> _Texte du document_

● ● ● ● ● ● ●

Ces interventions, destinées à contrecarrer la propagande adverse, devaient être fréquentes, aussi bien du côté païen que du côté chrétien. On ne s’expliquerait guère le ton rogue et méprisant des polémistes chrétiens à l’égard des philosophes de leur temps, les accusations graves qu’ils portent contre leurs inconséquences doctrinales et l’immoralité de leur vie, si leur mauvaise humeur n’avait été constamment avivée, ulcérée, par l’acharnement de ceux-ci à les rétorquer. — « Pourquoi, demande l’apologiste Tatien, pourquoi détestez-vous comme les derniers des scélérats ceux qui suivent la parole de Dieu ?… Pourquoi m’accuser quand je publie mes doctrines, et vous empresser de ruiner tout ce que je dis[1] ? »

Ce qui serait intéressant, ce serait de connaître les points autour desquels roulaient le plus souvent ces controverses orales. Nos renseignements à ce sujet sont malheureusement peu abondants. Nul doute que la doctrine de la résurrection n’ait largement défrayé ces polémiques. Celse reprochera aux chrétiens leur attitude dans de semblables débats : après qu’on les a pressés de toutes parts et confondus, ils reviennent aux mêmes affirmations, comme si elles n’étaient pas déjà réfutées, et en renouent sereinement la trame brisée[2]. Saint Justin cite un autre grief des intellectuels païens : « Les prétendus philosophes objectent que ce ne sont que des mots et des épouvantails, ce que nous disons du châtiment des méchants dans le feu éternel, et que nous voulons amener les hommes à la vertu par la

  1. Discours aux Grecs, § 25 et 26 (trad. A. Puech, p. 141).
  2. Celse, ap. Origène, C. Celse, VIII, 33, 1.

● ● ● ● ● ● ●

> _Travail demandé_
• 1. Indiquez si chacun des énoncés (a), (b) et (c) concorde avec le texte sur les polémiques entre chrétiens et païens, en répondant par oui ou par non et en citant à l'identique les mots du texte qui tranchent. (a) Tatien y est présenté comme un apologiste. (b) Les renseignements sur les points débattus dans ces controverses orales y sont dits abondants. (c) Celse reproche aux chrétiens de revenir aux mêmes affirmations après avoir été confondus.
• 2. Reproduisez à l'identique le passage du texte sur les polémiques entre chrétiens et païens, depuis « Ce qui serait » jusqu'à « (trad. A. Puech, p. 141). » inclus.
Le matériel placé après ce texte n'est pas nécessaire.

> _Données fournies_
● ● ● ● ● ● ●

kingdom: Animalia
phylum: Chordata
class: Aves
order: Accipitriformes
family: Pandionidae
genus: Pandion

● ● ● ● ● ● ●

> _Corrigé_
• 1.
(a) Oui : « demande l’apologiste Tatien ».
(b) Non : « Nos renseignements à ce sujet sont malheureusement peu abondants. »
(c) Oui : « ils reviennent aux mêmes affirmations, comme si elles n’étaient pas déjà réfutées ».

• 2.
Ce qui serait intéressant, ce serait de connaître les points autour desquels roulaient le plus souvent ces controverses orales. Nos renseignements à ce sujet sont malheureusement peu abondants. Nul doute que la doctrine de la résurrection n’ait largement défrayé ces polémiques. Celse reprochera aux chrétiens leur attitude dans de semblables débats : après qu’on les a pressés de toutes parts et confondus, ils reviennent aux mêmes affirmations, comme si elles n’étaient pas déjà réfutées, et en renouent sereinement la trame brisée[2]. Saint Justin cite un autre grief des intellectuels païens : « Les prétendus philosophes objectent que ce ne sont que des mots et des épouvantails, ce que nous disons du châtiment des méchants dans le feu éternel, et que nous voulons amener les hommes à la vertu par la

  1. Discours aux Grecs, § 25 et 26 (trad. A. Puech, p. 141).